Raw data Start Marker

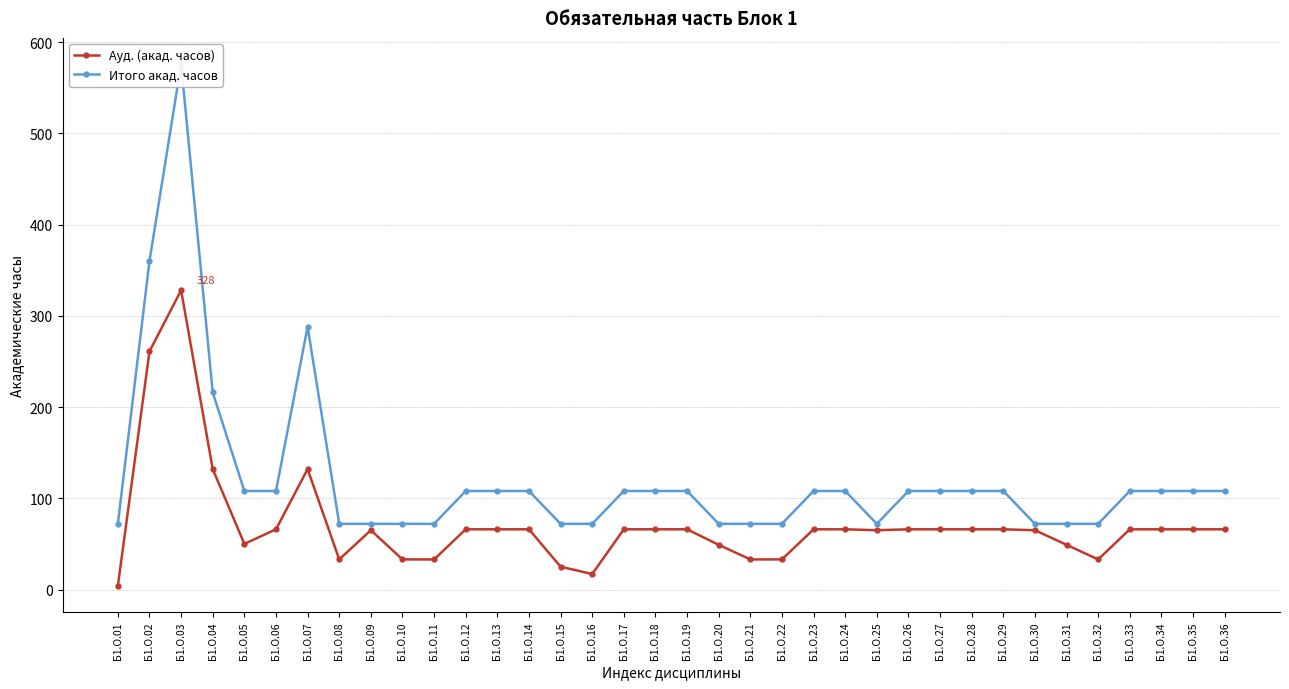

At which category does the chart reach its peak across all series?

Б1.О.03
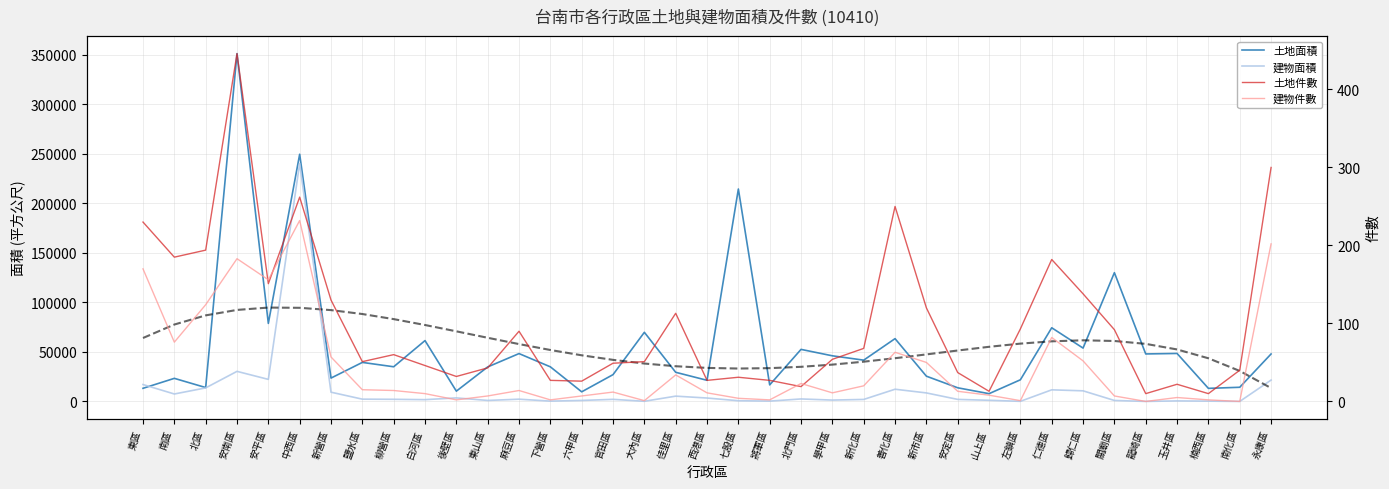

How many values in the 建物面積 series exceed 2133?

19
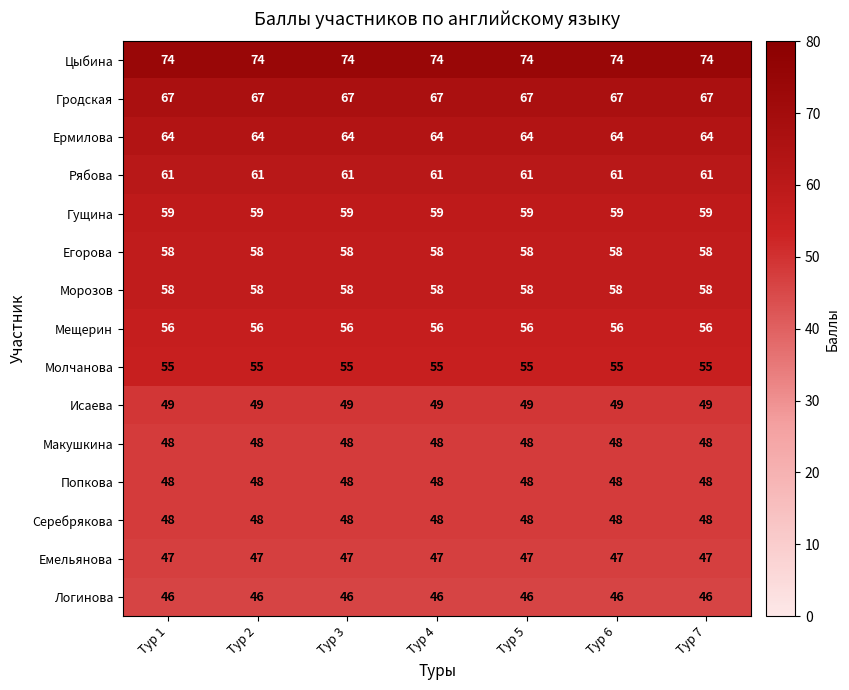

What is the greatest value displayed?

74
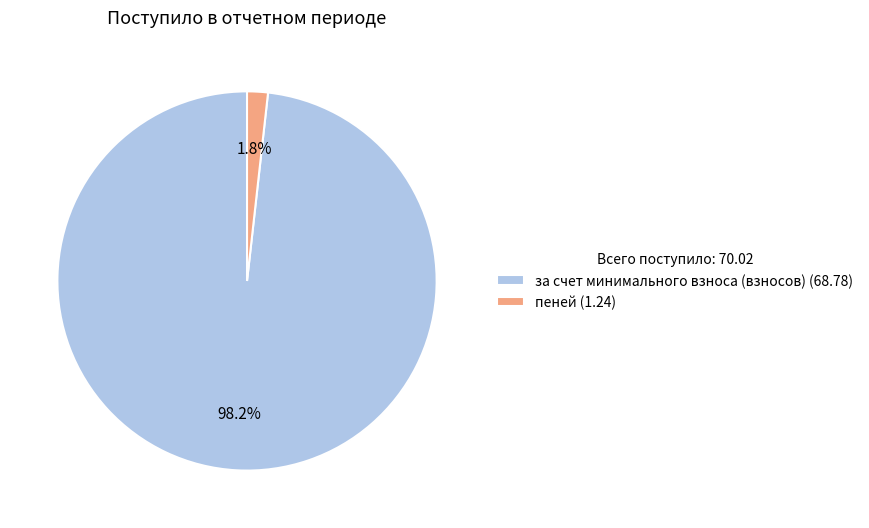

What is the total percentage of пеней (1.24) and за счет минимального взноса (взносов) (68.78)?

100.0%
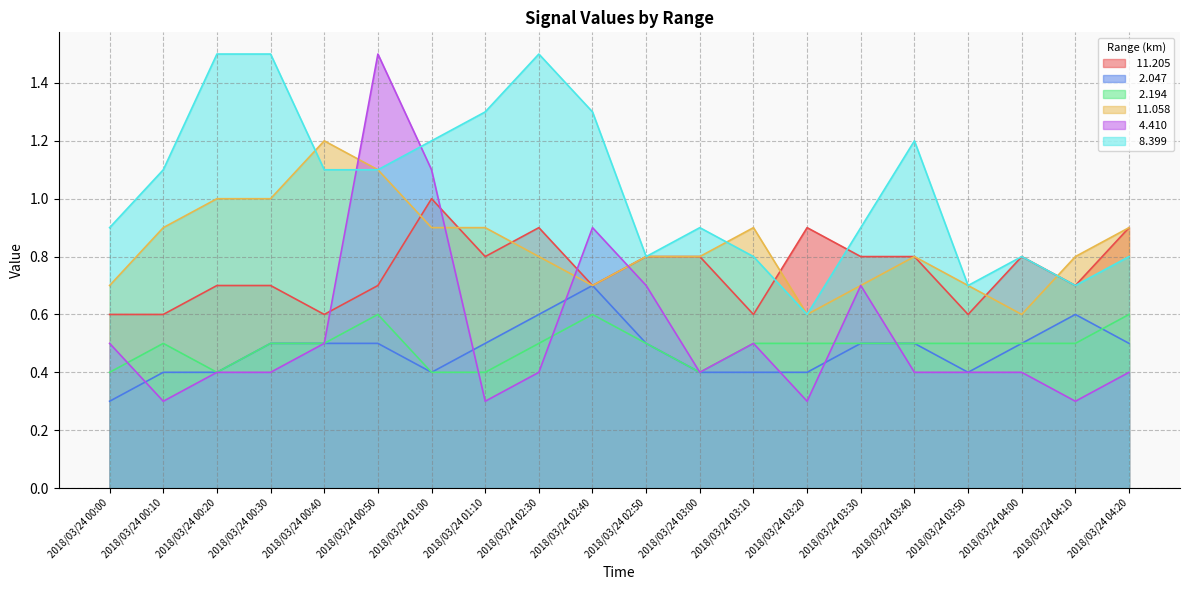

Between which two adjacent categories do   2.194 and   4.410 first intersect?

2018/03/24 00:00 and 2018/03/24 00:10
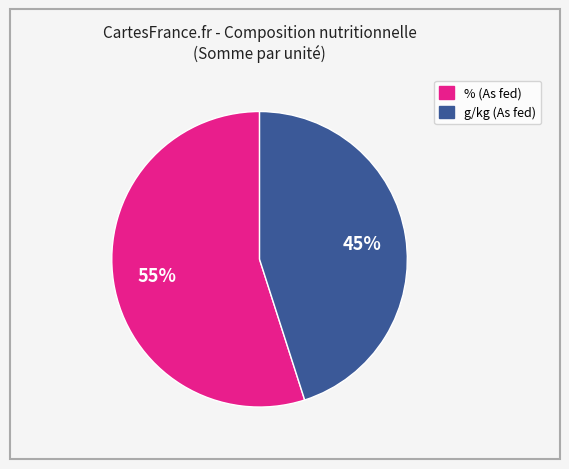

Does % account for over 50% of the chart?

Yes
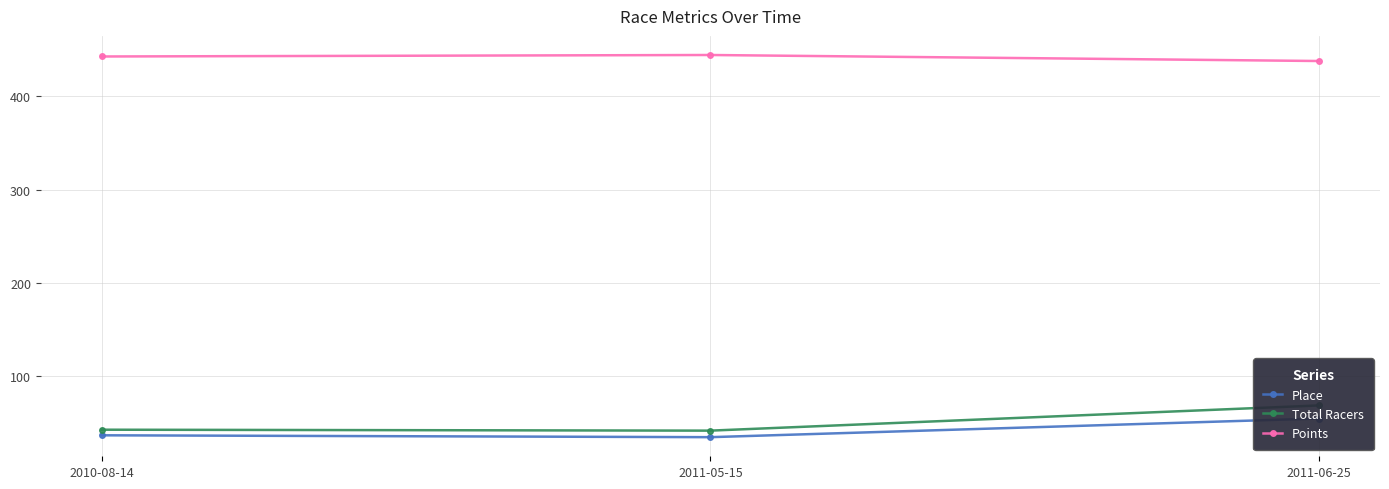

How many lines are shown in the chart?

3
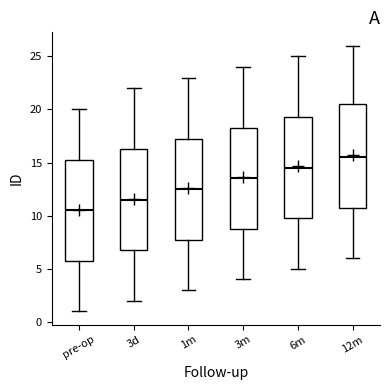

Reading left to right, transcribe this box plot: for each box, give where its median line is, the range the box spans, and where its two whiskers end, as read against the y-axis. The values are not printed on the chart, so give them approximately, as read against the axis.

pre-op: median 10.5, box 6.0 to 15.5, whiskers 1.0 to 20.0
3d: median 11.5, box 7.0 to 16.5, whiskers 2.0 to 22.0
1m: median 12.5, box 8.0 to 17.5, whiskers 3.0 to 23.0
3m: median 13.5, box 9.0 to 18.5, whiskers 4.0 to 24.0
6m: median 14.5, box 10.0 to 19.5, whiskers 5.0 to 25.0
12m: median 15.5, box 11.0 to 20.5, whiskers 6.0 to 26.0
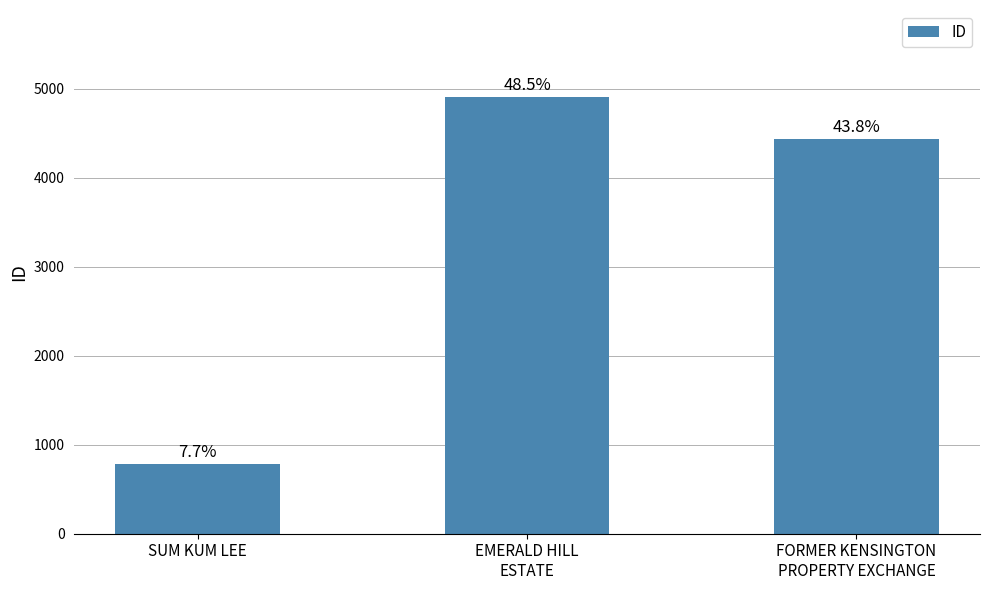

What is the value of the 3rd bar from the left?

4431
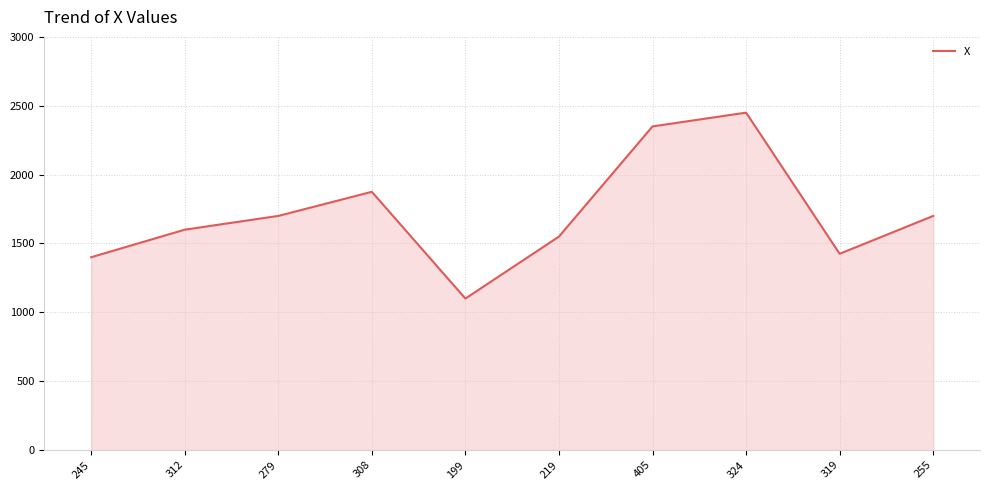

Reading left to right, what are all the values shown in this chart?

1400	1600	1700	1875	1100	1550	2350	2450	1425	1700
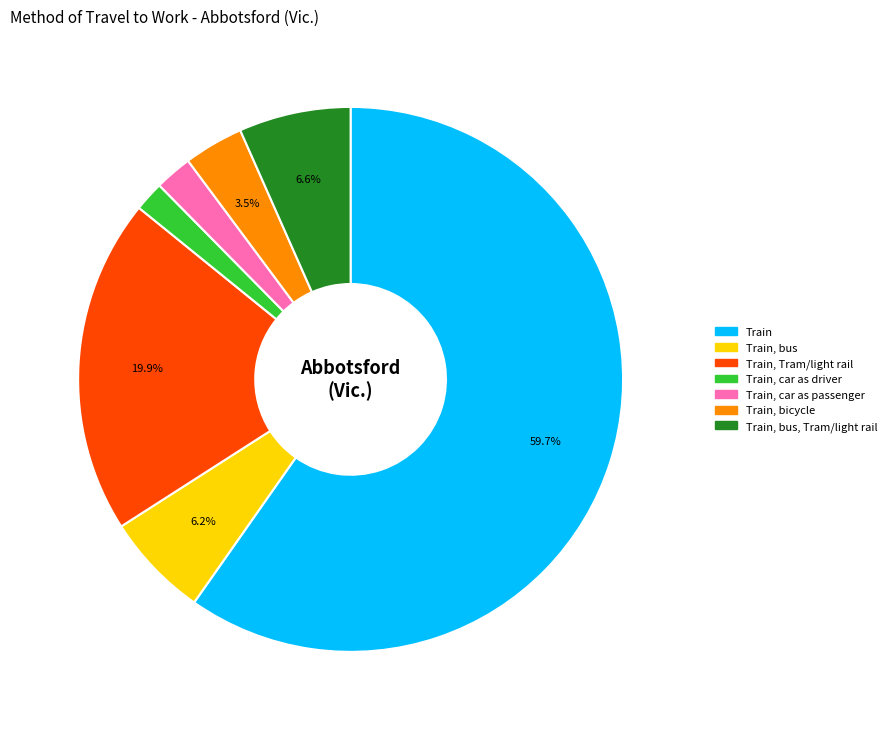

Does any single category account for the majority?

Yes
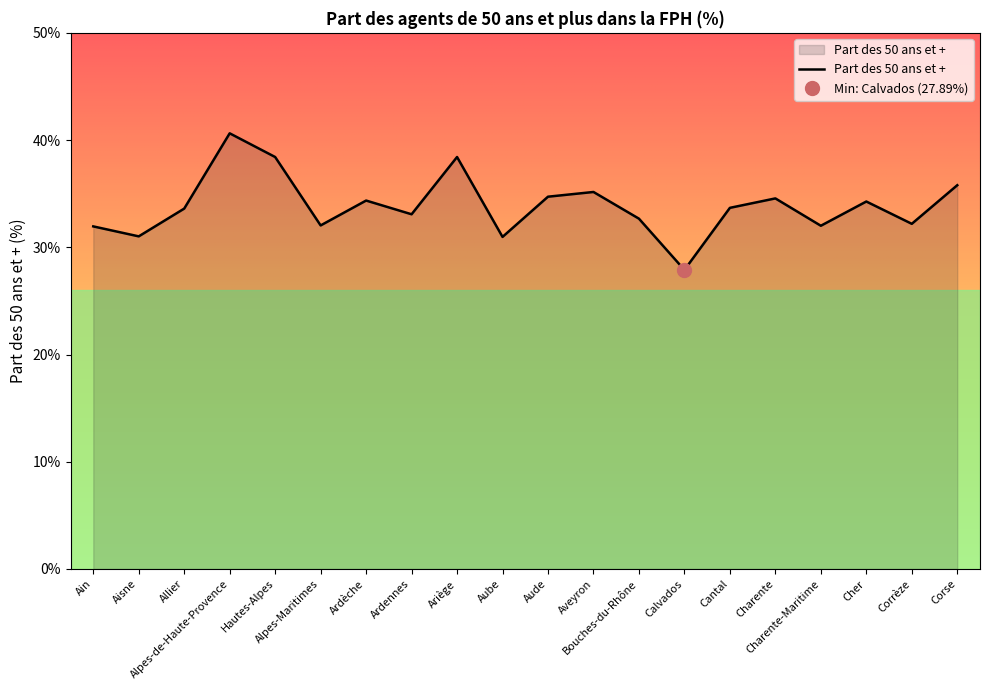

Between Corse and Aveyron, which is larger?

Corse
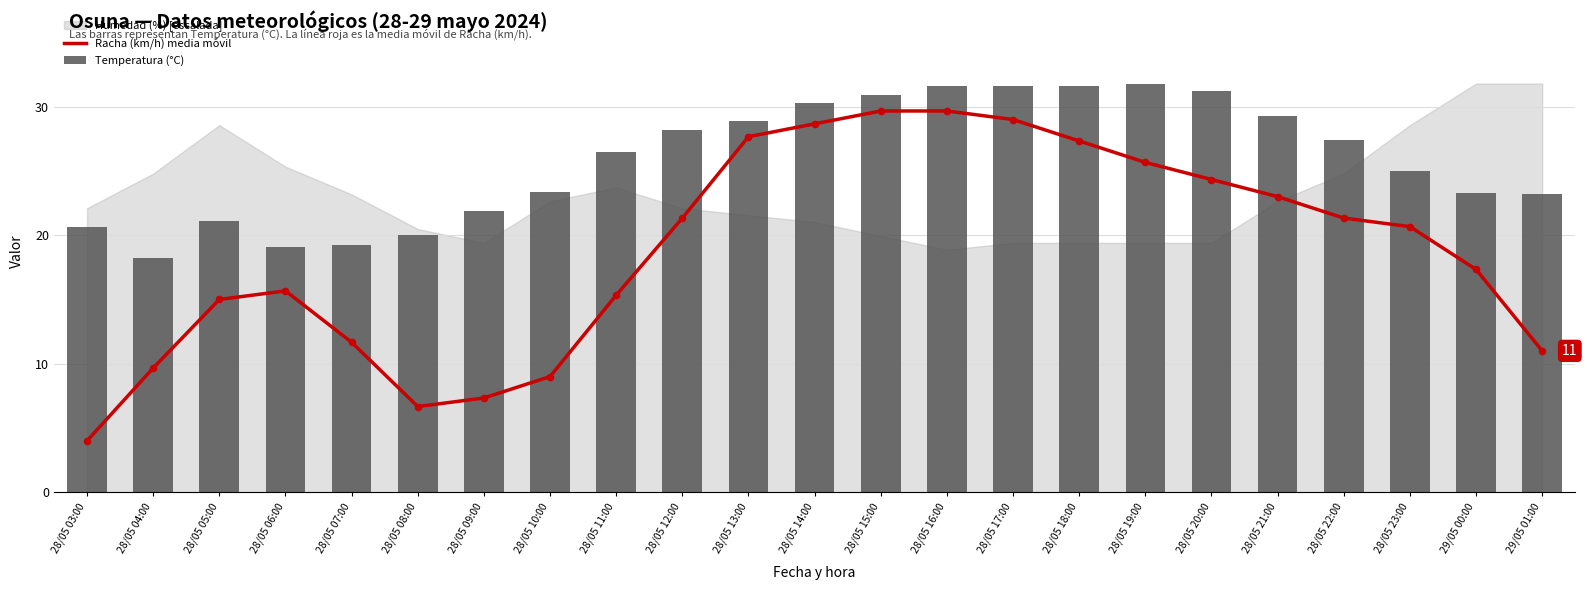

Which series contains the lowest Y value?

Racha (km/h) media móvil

Raw data End Marker

- _What you need to do_
Recast every line of the material above as a JSON list of strings, one string per line, skipping blank lines and leaving out the pictures.

- _Answer to the exercise_
[
  "At which category does the chart reach its peak across all series?",
  "Б1.О.03",
  "How many values in the 建物面積 series exceed 2133?",
  "19",
  "What is the greatest value displayed?",
  "74",
  "What is the total percentage of пеней (1.24) and за счет минимального взноса (взносов) (68.78)?",
  "100.0%",
  "Between which two adjacent categories do   2.194 and   4.410 first intersect?",
  "2018/03/24 00:00 and 2018/03/24 00:10",
  "Does % account for over 50% of the chart?",
  "Yes",
  "How many lines are shown in the chart?",
  "3",
  "Reading left to right, transcribe this box plot: for each box, give where its median line is, the range the box spans, and where its two whiskers end, as read against the y-axis. The values are not printed on the chart, so give them approximately, as read against the axis.",
  "pre-op: median 10.5, box 6.0 to 15.5, whiskers 1.0 to 20.0",
  "3d: median 11.5, box 7.0 to 16.5, whiskers 2.0 to 22.0",
  "1m: median 12.5, box 8.0 to 17.5, whiskers 3.0 to 23.0",
  "3m: median 13.5, box 9.0 to 18.5, whiskers 4.0 to 24.0",
  "6m: median 14.5, box 10.0 to 19.5, whiskers 5.0 to 25.0",
  "12m: median 15.5, box 11.0 to 20.5, whiskers 6.0 to 26.0",
  "What is the value of the 3rd bar from the left?",
  "4431",
  "Reading left to right, what are all the values shown in this chart?",
  "1400\t1600\t1700\t1875\t1100\t1550\t2350\t2450\t1425\t1700",
  "Does any single category account for the majority?",
  "Yes",
  "Between Corse and Aveyron, which is larger?",
  "Corse",
  "Which series contains the lowest Y value?",
  "Racha (km/h) media móvil"
]